--- SUPPLIED ENTRIES Enclosed Below ---

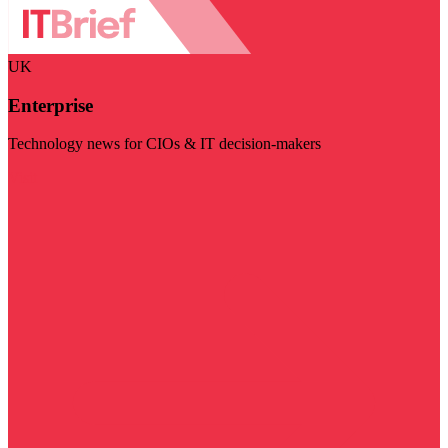
UK
Enterprise
Technology news for CIOs & IT decision-makers
Visit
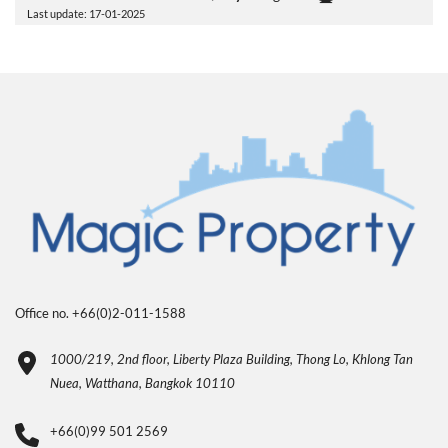
Last update: 17-01-2025
Office no. +66(0)2-011-1588
1000/219, 2nd floor, Liberty Plaza Building, Thong Lo, Khlong Tan
Nuea, Watthana, Bangkok 10110
+66(0)99 501 2569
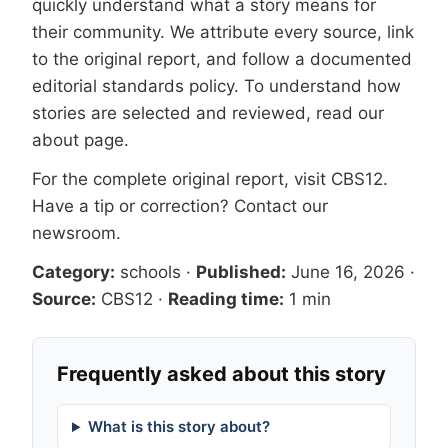
quickly understand what a story means for
their community. We attribute every source, link
to the original report, and follow a documented
editorial standards
policy. To understand how
stories are selected and reviewed, read our
about page
.
For the complete original report, visit
CBS12
.
Have a tip or correction?
Contact our
newsroom
.
Category:
schools
·
Published:
June 16, 2026
·
Source:
CBS12
·
Reading time:
1 min
Frequently asked about this story
What is this story about?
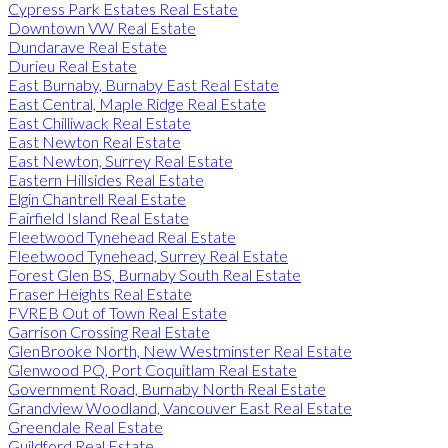
Cypress Park Estates Real Estate
Downtown VW Real Estate
Dundarave Real Estate
Durieu Real Estate
East Burnaby, Burnaby East Real Estate
East Central, Maple Ridge Real Estate
East Chilliwack Real Estate
East Newton Real Estate
East Newton, Surrey Real Estate
Eastern Hillsides Real Estate
Elgin Chantrell Real Estate
Fairfield Island Real Estate
Fleetwood Tynehead Real Estate
Fleetwood Tynehead, Surrey Real Estate
Forest Glen BS, Burnaby South Real Estate
Fraser Heights Real Estate
FVREB Out of Town Real Estate
Garrison Crossing Real Estate
GlenBrooke North, New Westminster Real Estate
Glenwood PQ, Port Coquitlam Real Estate
Government Road, Burnaby North Real Estate
Grandview Woodland, Vancouver East Real Estate
Greendale Real Estate
Guildford Real Estate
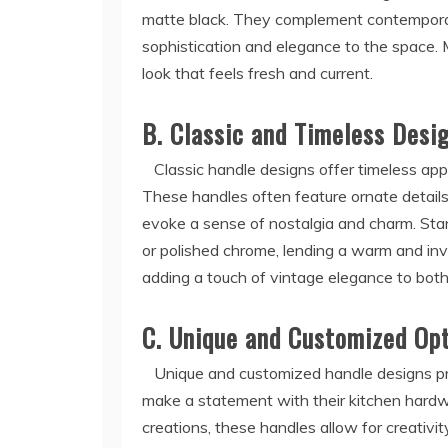
matte black. They complement contemporary
sophistication and elegance to the space.
look that feels fresh and current.
B. Classic and Timeless Desi
Classic handle designs offer timeless appe
These handles often feature ornate details,
evoke a sense of nostalgia and charm. Stand
or polished chrome, lending a warm and invit
adding a touch of vintage elegance to both
C. Unique and Customized Op
Unique and customized handle designs prov
make a statement with their kitchen hardw
creations, these handles allow for creativit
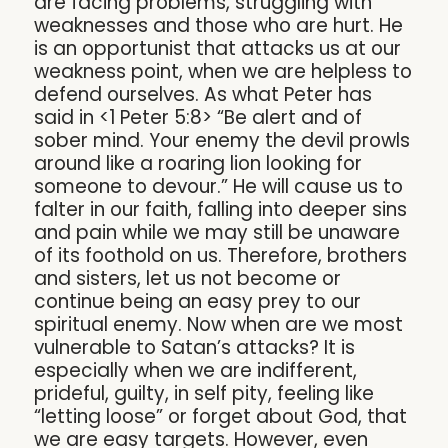
are facing problems, struggling with
weaknesses and those who are hurt. He
is an opportunist that attacks us at our
weakness point, when we are helpless to
defend ourselves. As what Peter has
said in <1 Peter 5:8> “Be alert and of
sober mind. Your enemy the devil prowls
around like a roaring lion looking for
someone to devour.” He will cause us to
falter in our faith, falling into deeper sins
and pain while we may still be unaware
of its foothold on us. Therefore, brothers
and sisters, let us not become or
continue being an easy prey to our
spiritual enemy. Now when are we most
vulnerable to Satan’s attacks? It is
especially when we are indifferent,
prideful, guilty, in self pity, feeling like
“letting loose” or forget about God, that
we are easy targets. However, even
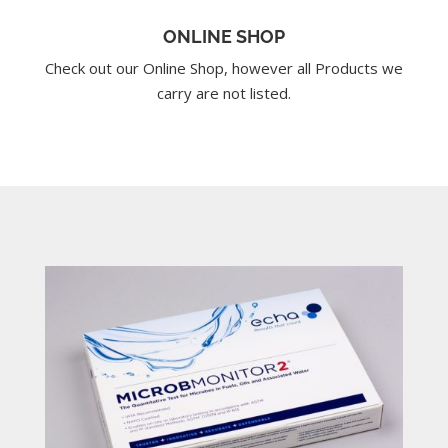
ONLINE SHOP
Check out our Online Shop, however all Products we
carry are not listed.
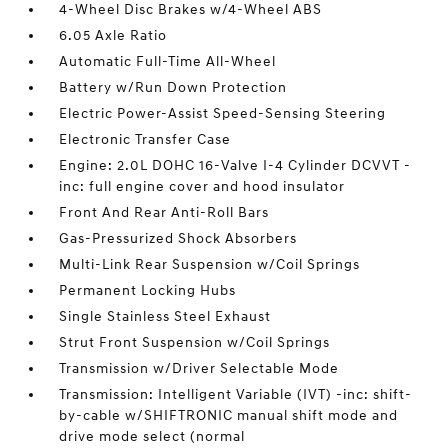
4-Wheel Disc Brakes w/4-Wheel ABS
6.05 Axle Ratio
Automatic Full-Time All-Wheel
Battery w/Run Down Protection
Electric Power-Assist Speed-Sensing Steering
Electronic Transfer Case
Engine: 2.0L DOHC 16-Valve I-4 Cylinder DCVVT -
inc: full engine cover and hood insulator
Front And Rear Anti-Roll Bars
Gas-Pressurized Shock Absorbers
Multi-Link Rear Suspension w/Coil Springs
Permanent Locking Hubs
Single Stainless Steel Exhaust
Strut Front Suspension w/Coil Springs
Transmission w/Driver Selectable Mode
Transmission: Intelligent Variable (IVT) -inc: shift-
by-cable w/SHIFTRONIC manual shift mode and
drive mode select (normal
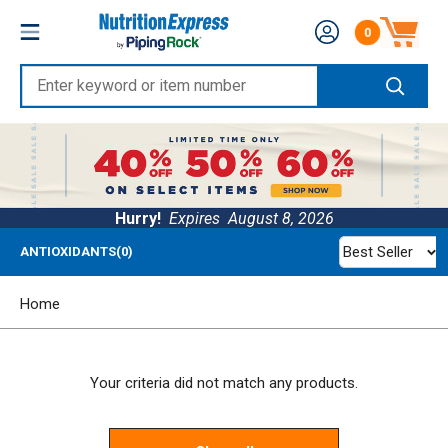
Skip
Nutrition
0
to
Number of produc
Express
content
Enter
keyword
or
item
number
Hurry!
Expires
August 8, 2026
Best Seller
ANTIOXIDANTS(0)
Home
Your criteria did not match any products.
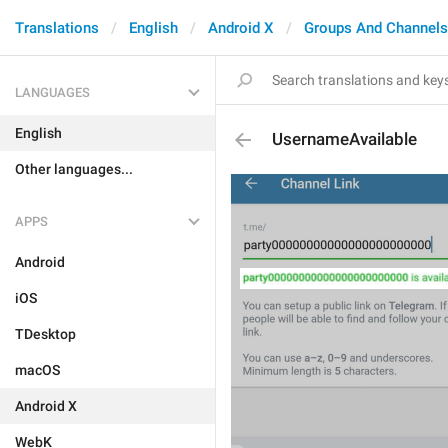
Translations
English
Android X
Groups And Channels
LANGUAGES
English
UsernameAvailable
Other languages...
APPS
Android
iOS
TDesktop
macOS
Android X
WebK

--- End of Enclosed SUPPLIED ENTRIES ---

What you give back must be exactly the lines from the opening line of the entries through the line holding "quickly understand what a story means for", with no pictures.

UK
Enterprise
Technology news for CIOs & IT decision-makers
Visit
Last update: 17-01-2025
Office no. +66(0)2-011-1588
1000/219, 2nd floor, Liberty Plaza Building, Thong Lo, Khlong Tan
Nuea, Watthana, Bangkok 10110
+66(0)99 501 2569
quickly understand what a story means for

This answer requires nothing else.